Stored data entries:

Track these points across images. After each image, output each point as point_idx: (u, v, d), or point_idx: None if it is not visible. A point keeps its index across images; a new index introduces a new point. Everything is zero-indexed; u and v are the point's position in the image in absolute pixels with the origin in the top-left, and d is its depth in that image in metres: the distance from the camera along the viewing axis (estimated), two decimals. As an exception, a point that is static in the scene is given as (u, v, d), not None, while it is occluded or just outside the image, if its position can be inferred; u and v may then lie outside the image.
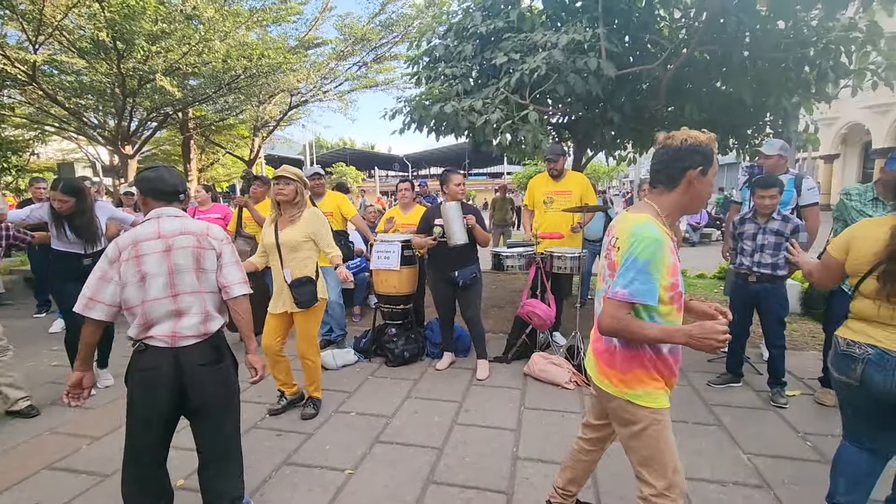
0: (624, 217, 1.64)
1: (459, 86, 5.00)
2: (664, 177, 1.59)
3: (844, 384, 1.88)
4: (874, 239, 1.78)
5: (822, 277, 2.07)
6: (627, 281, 1.47)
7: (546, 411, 3.24)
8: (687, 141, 1.53)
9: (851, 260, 1.87)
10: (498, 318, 5.48)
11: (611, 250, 1.62)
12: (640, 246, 1.47)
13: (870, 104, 21.43)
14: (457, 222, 3.60)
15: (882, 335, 1.78)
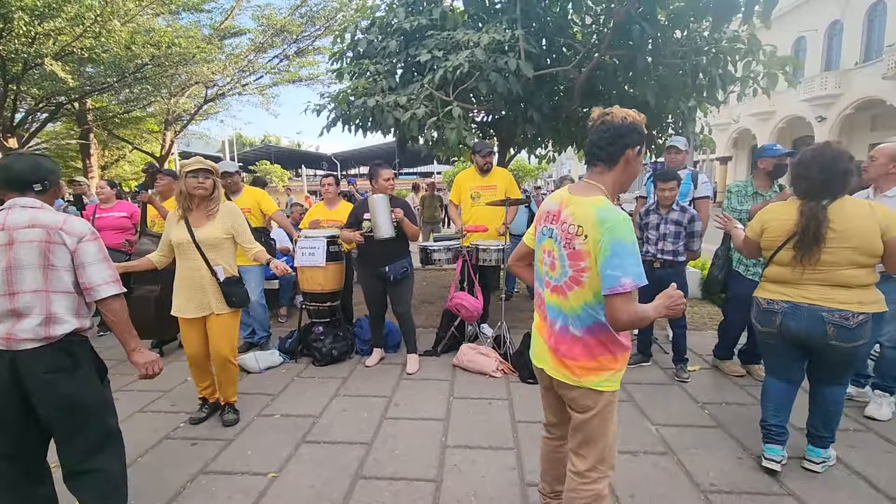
0: (574, 201, 1.55)
1: (384, 82, 4.97)
2: (605, 154, 1.55)
3: (766, 333, 2.41)
4: (784, 220, 2.28)
5: (746, 252, 2.61)
6: (629, 266, 1.40)
7: (474, 400, 3.31)
8: (626, 119, 1.53)
9: (766, 237, 2.38)
10: (429, 313, 5.52)
11: (573, 238, 1.51)
12: (622, 229, 1.42)
13: (755, 112, 24.09)
14: (383, 215, 3.57)
15: (793, 292, 2.28)
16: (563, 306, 1.60)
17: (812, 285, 2.23)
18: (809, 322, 2.22)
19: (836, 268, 2.17)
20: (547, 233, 1.64)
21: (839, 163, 2.18)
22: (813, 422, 2.43)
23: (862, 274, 2.16)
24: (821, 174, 2.18)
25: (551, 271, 1.62)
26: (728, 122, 26.70)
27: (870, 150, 3.02)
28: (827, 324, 2.18)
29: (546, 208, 1.68)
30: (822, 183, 2.18)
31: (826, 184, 2.18)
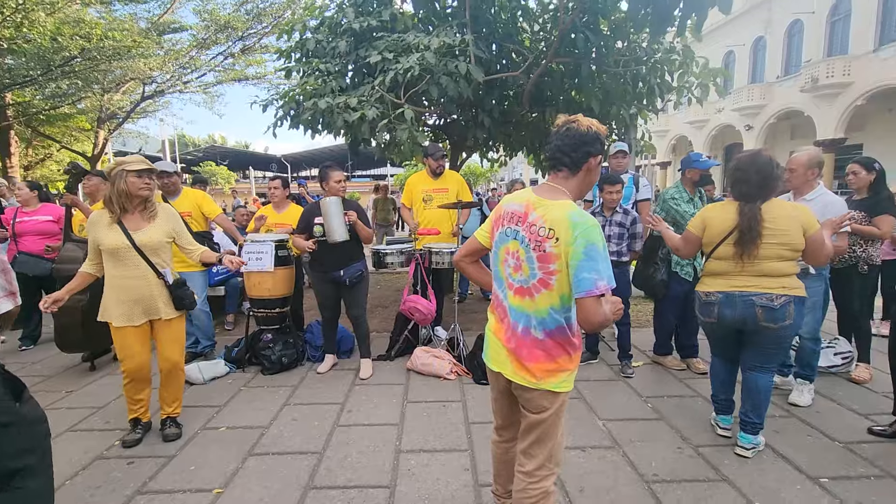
0: (543, 203, 1.56)
1: (334, 82, 4.89)
2: (569, 160, 1.57)
3: (708, 323, 2.71)
4: (723, 219, 2.56)
5: (686, 249, 2.80)
6: (603, 270, 1.43)
7: (428, 403, 3.31)
8: (591, 128, 1.56)
9: (707, 235, 2.64)
10: (383, 317, 5.46)
11: (543, 241, 1.51)
12: (593, 233, 1.45)
13: (691, 120, 25.55)
14: (336, 218, 3.51)
15: (728, 284, 2.56)
16: (527, 308, 1.59)
17: (744, 276, 2.52)
18: (742, 308, 2.51)
19: (766, 261, 2.47)
20: (511, 234, 1.62)
21: (771, 168, 2.47)
22: (745, 409, 2.64)
23: (785, 266, 2.47)
24: (757, 178, 2.45)
25: (516, 273, 1.61)
26: (666, 129, 28.22)
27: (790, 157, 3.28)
28: (756, 306, 2.47)
29: (508, 209, 1.66)
30: (758, 186, 2.46)
31: (761, 187, 2.45)
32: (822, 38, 18.79)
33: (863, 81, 16.78)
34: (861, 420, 2.97)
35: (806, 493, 2.28)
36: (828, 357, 3.64)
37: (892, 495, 2.25)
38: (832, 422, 2.96)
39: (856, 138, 18.33)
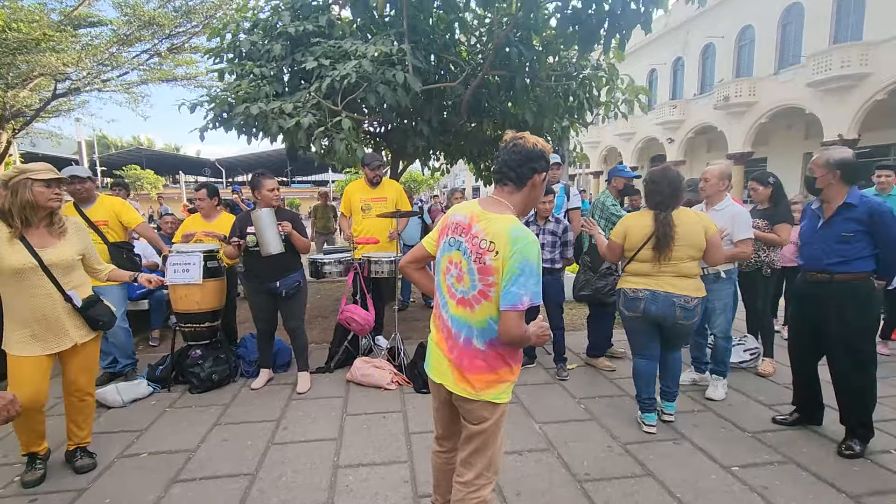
0: (486, 216, 1.58)
1: (268, 87, 4.74)
2: (515, 175, 1.60)
3: (632, 318, 2.98)
4: (642, 226, 2.89)
5: (611, 255, 3.13)
6: (531, 286, 1.47)
7: (368, 415, 3.26)
8: (536, 146, 1.60)
9: (629, 241, 2.96)
10: (323, 327, 5.33)
11: (483, 253, 1.53)
12: (530, 250, 1.48)
13: (620, 132, 27.10)
14: (269, 230, 3.39)
15: (652, 282, 2.89)
16: (469, 319, 1.60)
17: (665, 277, 2.87)
18: (664, 306, 2.85)
19: (679, 262, 2.84)
20: (455, 244, 1.64)
21: (679, 181, 2.88)
22: (666, 382, 3.11)
23: (694, 265, 2.89)
24: (669, 190, 2.83)
25: (458, 283, 1.62)
26: (598, 140, 29.77)
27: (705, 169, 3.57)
28: (676, 307, 2.83)
29: (453, 219, 1.68)
30: (670, 196, 2.84)
31: (672, 197, 2.83)
32: (731, 61, 20.64)
33: (766, 101, 18.59)
34: (767, 410, 3.27)
35: (720, 481, 2.47)
36: (738, 353, 3.98)
37: (792, 479, 2.49)
38: (742, 413, 3.24)
39: (761, 152, 20.23)
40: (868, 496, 2.32)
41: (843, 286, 2.69)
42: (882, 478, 2.48)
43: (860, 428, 2.71)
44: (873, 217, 2.58)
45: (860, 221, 2.61)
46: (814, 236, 2.82)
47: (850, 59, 14.88)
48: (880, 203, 2.66)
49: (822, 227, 2.76)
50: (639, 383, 3.06)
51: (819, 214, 2.81)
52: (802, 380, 3.02)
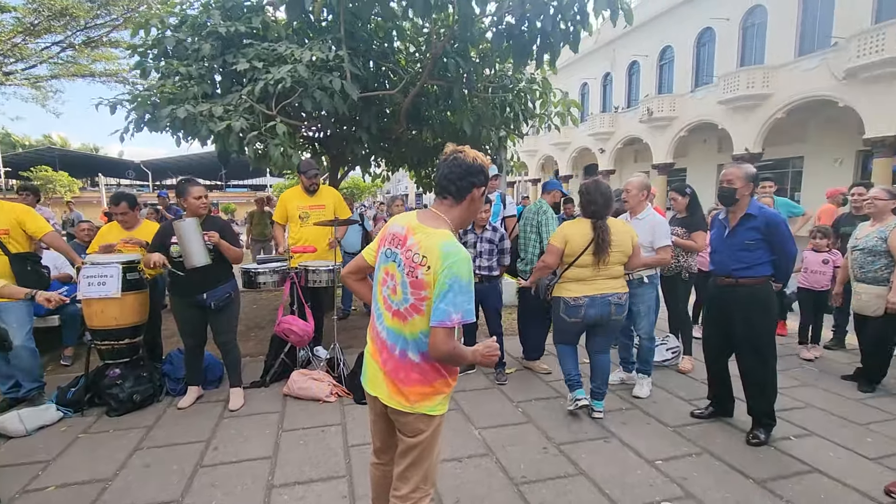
0: (422, 230, 1.58)
1: (196, 88, 4.52)
2: (455, 189, 1.61)
3: (574, 322, 3.21)
4: (582, 234, 3.13)
5: (551, 261, 3.24)
6: (461, 304, 1.46)
7: (305, 430, 3.17)
8: (476, 160, 1.62)
9: (570, 248, 3.15)
10: (259, 339, 5.12)
11: (416, 267, 1.53)
12: (461, 266, 1.48)
13: (555, 142, 28.23)
14: (194, 241, 3.21)
15: (589, 287, 3.14)
16: (403, 331, 1.59)
17: (600, 280, 3.15)
18: (601, 307, 3.15)
19: (612, 265, 3.14)
20: (391, 256, 1.64)
21: (610, 192, 3.20)
22: (596, 382, 3.34)
23: (621, 267, 3.22)
24: (602, 200, 3.13)
25: (393, 295, 1.61)
26: (535, 149, 30.86)
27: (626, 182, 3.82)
28: (611, 304, 3.15)
29: (391, 230, 1.68)
30: (603, 206, 3.12)
31: (605, 206, 3.12)
32: (654, 78, 22.17)
33: (685, 116, 20.13)
34: (686, 405, 3.52)
35: (645, 475, 2.64)
36: (661, 353, 4.26)
37: (708, 468, 2.70)
38: (665, 409, 3.47)
39: (682, 163, 21.84)
40: (772, 480, 2.57)
41: (747, 290, 2.97)
42: (784, 463, 2.75)
43: (764, 417, 2.99)
44: (770, 227, 2.88)
45: (759, 230, 2.90)
46: (721, 244, 3.10)
47: (755, 80, 16.47)
48: (776, 214, 2.97)
49: (728, 236, 3.04)
50: (568, 364, 3.35)
51: (725, 224, 3.09)
52: (715, 375, 3.29)
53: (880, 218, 3.66)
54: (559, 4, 4.10)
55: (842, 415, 3.34)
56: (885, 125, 13.08)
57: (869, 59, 12.83)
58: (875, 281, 3.61)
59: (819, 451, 2.87)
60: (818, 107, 15.43)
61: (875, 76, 12.99)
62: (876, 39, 12.73)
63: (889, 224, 3.58)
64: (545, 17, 4.10)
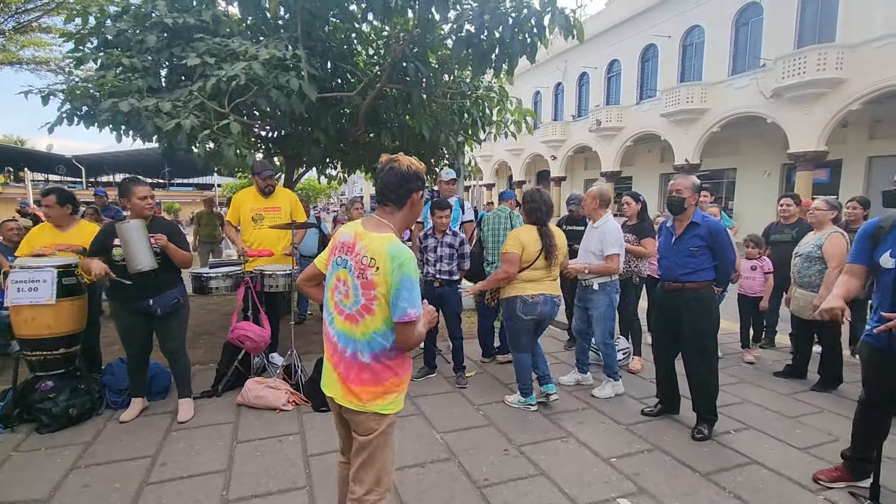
0: (368, 236, 1.67)
1: (141, 81, 4.27)
2: (395, 196, 1.71)
3: (530, 319, 3.43)
4: (534, 239, 3.38)
5: (513, 270, 3.40)
6: (414, 299, 1.59)
7: (262, 440, 3.06)
8: (411, 167, 1.72)
9: (526, 253, 3.37)
10: (210, 346, 4.90)
11: (365, 269, 1.62)
12: (410, 265, 1.60)
13: (510, 147, 28.81)
14: (139, 244, 3.02)
15: (544, 287, 3.43)
16: (354, 333, 1.67)
17: (547, 281, 3.45)
18: (551, 307, 3.47)
19: (554, 268, 3.47)
20: (341, 263, 1.72)
21: (551, 200, 3.53)
22: (541, 368, 3.64)
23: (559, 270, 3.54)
24: (545, 207, 3.45)
25: (345, 300, 1.69)
26: (490, 154, 31.35)
27: (584, 185, 3.99)
28: (556, 305, 3.49)
29: (340, 239, 1.76)
30: (547, 213, 3.45)
31: (549, 213, 3.46)
32: (602, 89, 23.12)
33: (631, 127, 21.11)
34: (637, 404, 3.69)
35: (600, 472, 2.74)
36: (613, 354, 4.44)
37: (659, 464, 2.84)
38: (618, 408, 3.62)
39: (628, 171, 22.88)
40: (716, 473, 2.74)
41: (692, 293, 3.16)
42: (726, 456, 2.94)
43: (707, 414, 3.19)
44: (712, 234, 3.08)
45: (703, 238, 3.10)
46: (669, 251, 3.28)
47: (693, 95, 17.54)
48: (717, 222, 3.18)
49: (675, 243, 3.23)
50: (524, 375, 3.54)
51: (672, 231, 3.28)
52: (664, 375, 3.47)
53: (820, 227, 3.98)
54: (517, 17, 4.21)
55: (775, 409, 3.61)
56: (806, 141, 14.28)
57: (792, 80, 13.97)
58: (810, 286, 3.91)
59: (756, 443, 3.09)
60: (749, 122, 16.62)
61: (798, 96, 14.16)
62: (798, 63, 13.88)
63: (826, 233, 3.89)
64: (504, 27, 4.19)
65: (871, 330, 2.44)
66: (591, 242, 3.77)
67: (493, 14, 4.17)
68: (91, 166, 41.16)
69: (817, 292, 3.80)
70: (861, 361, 2.61)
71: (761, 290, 4.68)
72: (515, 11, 4.22)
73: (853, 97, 13.19)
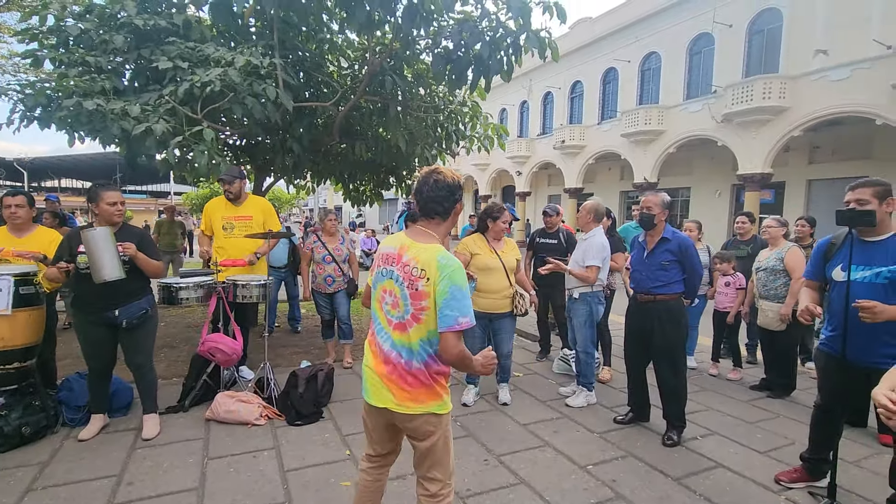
0: (416, 246, 1.72)
1: (107, 82, 4.12)
2: (443, 209, 1.77)
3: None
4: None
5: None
6: (464, 308, 1.62)
7: (235, 456, 2.96)
8: (455, 178, 1.78)
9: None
10: (172, 360, 4.70)
11: (416, 280, 1.66)
12: (459, 275, 1.65)
13: (475, 162, 29.22)
14: (105, 252, 2.86)
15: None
16: (405, 341, 1.72)
17: None
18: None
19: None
20: (387, 274, 1.76)
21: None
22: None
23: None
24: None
25: (393, 310, 1.74)
26: (456, 168, 31.66)
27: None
28: None
29: (383, 251, 1.82)
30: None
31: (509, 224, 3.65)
32: (565, 109, 23.91)
33: (592, 145, 21.88)
34: (609, 412, 3.80)
35: (578, 479, 2.80)
36: (584, 364, 4.56)
37: (632, 470, 2.93)
38: (590, 417, 3.71)
39: (590, 188, 23.60)
40: (686, 477, 2.85)
41: (663, 305, 3.31)
42: (694, 460, 3.07)
43: (677, 420, 3.32)
44: (682, 249, 3.25)
45: (673, 252, 3.26)
46: (641, 264, 3.43)
47: (651, 117, 18.41)
48: (687, 238, 3.36)
49: (647, 257, 3.38)
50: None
51: (644, 246, 3.43)
52: (635, 384, 3.60)
53: (775, 243, 4.25)
54: (493, 36, 4.34)
55: (736, 415, 3.80)
56: (753, 164, 15.22)
57: (741, 106, 14.91)
58: (776, 298, 4.12)
59: (721, 448, 3.24)
60: (702, 144, 17.57)
61: (746, 121, 15.11)
62: (746, 91, 14.86)
63: (784, 247, 4.14)
64: (482, 45, 4.31)
65: (825, 339, 2.64)
66: (578, 253, 3.89)
67: (472, 32, 4.28)
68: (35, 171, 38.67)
69: (783, 303, 4.04)
70: (817, 369, 2.81)
71: (732, 305, 4.73)
72: (492, 31, 4.36)
73: (794, 124, 14.21)
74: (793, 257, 4.02)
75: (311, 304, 4.98)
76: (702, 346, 5.26)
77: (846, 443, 2.99)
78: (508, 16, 4.26)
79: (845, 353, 2.45)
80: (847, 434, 3.18)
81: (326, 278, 4.60)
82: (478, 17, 4.35)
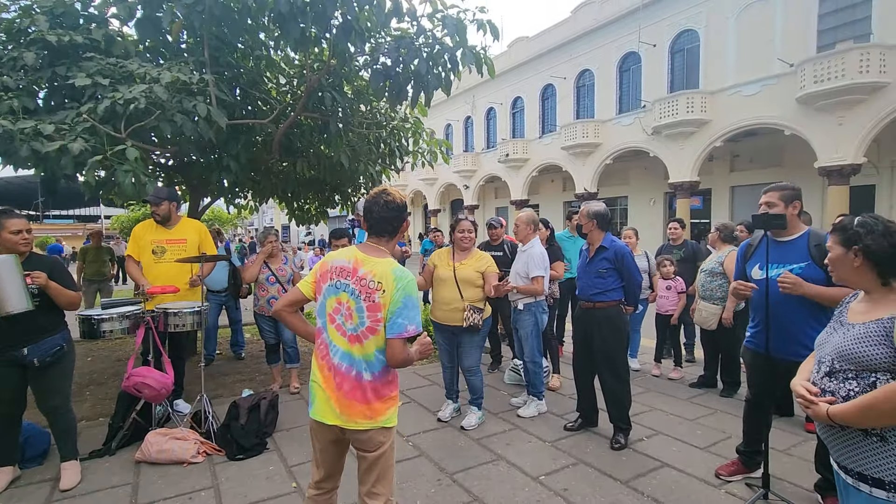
0: (370, 261, 1.81)
1: (16, 101, 3.80)
2: (392, 228, 1.90)
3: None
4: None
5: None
6: (413, 317, 1.75)
7: (168, 500, 2.73)
8: (402, 198, 1.93)
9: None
10: (98, 398, 4.32)
11: (373, 292, 1.75)
12: (412, 287, 1.78)
13: (423, 177, 29.43)
14: (10, 283, 2.60)
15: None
16: (359, 354, 1.78)
17: None
18: None
19: None
20: (342, 287, 1.81)
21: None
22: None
23: None
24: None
25: (348, 322, 1.79)
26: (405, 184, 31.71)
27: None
28: None
29: (335, 264, 1.86)
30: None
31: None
32: (508, 123, 24.61)
33: (535, 158, 22.60)
34: (559, 420, 3.85)
35: (532, 491, 2.80)
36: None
37: (583, 477, 2.97)
38: (542, 426, 3.75)
39: (535, 199, 24.33)
40: (634, 479, 2.92)
41: (602, 312, 3.42)
42: (641, 462, 3.15)
43: (622, 424, 3.41)
44: (618, 257, 3.38)
45: (610, 261, 3.38)
46: (583, 272, 3.54)
47: (588, 131, 19.29)
48: (624, 246, 3.49)
49: (588, 265, 3.49)
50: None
51: (586, 255, 3.54)
52: (583, 390, 3.67)
53: (718, 247, 4.51)
54: (431, 52, 4.39)
55: (678, 413, 3.96)
56: (682, 173, 16.26)
57: (667, 120, 15.95)
58: (711, 299, 4.33)
59: (665, 447, 3.36)
60: (635, 156, 18.58)
61: (673, 133, 16.15)
62: (671, 105, 15.92)
63: (725, 251, 4.38)
64: (420, 60, 4.35)
65: (750, 336, 2.82)
66: (519, 265, 3.93)
67: (409, 48, 4.31)
68: (-65, 196, 35.01)
69: (718, 304, 4.24)
70: (745, 365, 2.98)
71: (674, 308, 4.94)
72: (429, 47, 4.41)
73: (716, 135, 15.35)
74: (731, 261, 4.28)
75: (255, 328, 4.76)
76: (645, 347, 5.47)
77: (776, 433, 3.17)
78: (444, 33, 4.32)
79: (769, 350, 2.61)
80: (777, 424, 3.38)
81: (270, 300, 4.40)
82: (414, 33, 4.40)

* **WHAT IS EXPECTED**
The lines to set down run from the line with "17: (812, 285, 2.23)" up to and including the line with "38: (832, 422, 2.96)" in the entries above. Reproduce them exactly, with no pictures.

* **YOUR SOLUTION**
17: (812, 285, 2.23)
18: (809, 322, 2.22)
19: (836, 268, 2.17)
20: (547, 233, 1.64)
21: (839, 163, 2.18)
22: (813, 422, 2.43)
23: (862, 274, 2.16)
24: (821, 174, 2.18)
25: (551, 271, 1.62)
26: (728, 122, 26.70)
27: (870, 150, 3.02)
28: (827, 324, 2.18)
29: (546, 208, 1.68)
30: (822, 183, 2.18)
31: (826, 184, 2.18)
0: (543, 203, 1.56)
1: (334, 82, 4.89)
2: (569, 160, 1.57)
3: (708, 323, 2.71)
4: (723, 219, 2.56)
5: (686, 249, 2.80)
6: (603, 270, 1.43)
7: (428, 403, 3.31)
8: (591, 128, 1.56)
9: (707, 235, 2.64)
10: (383, 317, 5.46)
11: (543, 241, 1.51)
12: (593, 233, 1.45)
13: (691, 120, 25.55)
14: (336, 218, 3.51)
15: (728, 284, 2.56)
16: (527, 308, 1.59)
17: (744, 276, 2.52)
18: (742, 308, 2.51)
19: (766, 261, 2.47)
20: (511, 234, 1.62)
21: (771, 168, 2.47)
22: (745, 409, 2.64)
23: (785, 266, 2.47)
24: (757, 178, 2.45)
25: (516, 273, 1.61)
26: (666, 129, 28.22)
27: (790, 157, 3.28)
28: (756, 306, 2.47)
29: (508, 209, 1.66)
30: (758, 186, 2.46)
31: (761, 187, 2.45)
32: (822, 38, 18.79)
33: (863, 81, 16.78)
34: (861, 420, 2.97)
35: (806, 493, 2.28)
36: (828, 357, 3.64)
37: (892, 495, 2.25)
38: (832, 422, 2.96)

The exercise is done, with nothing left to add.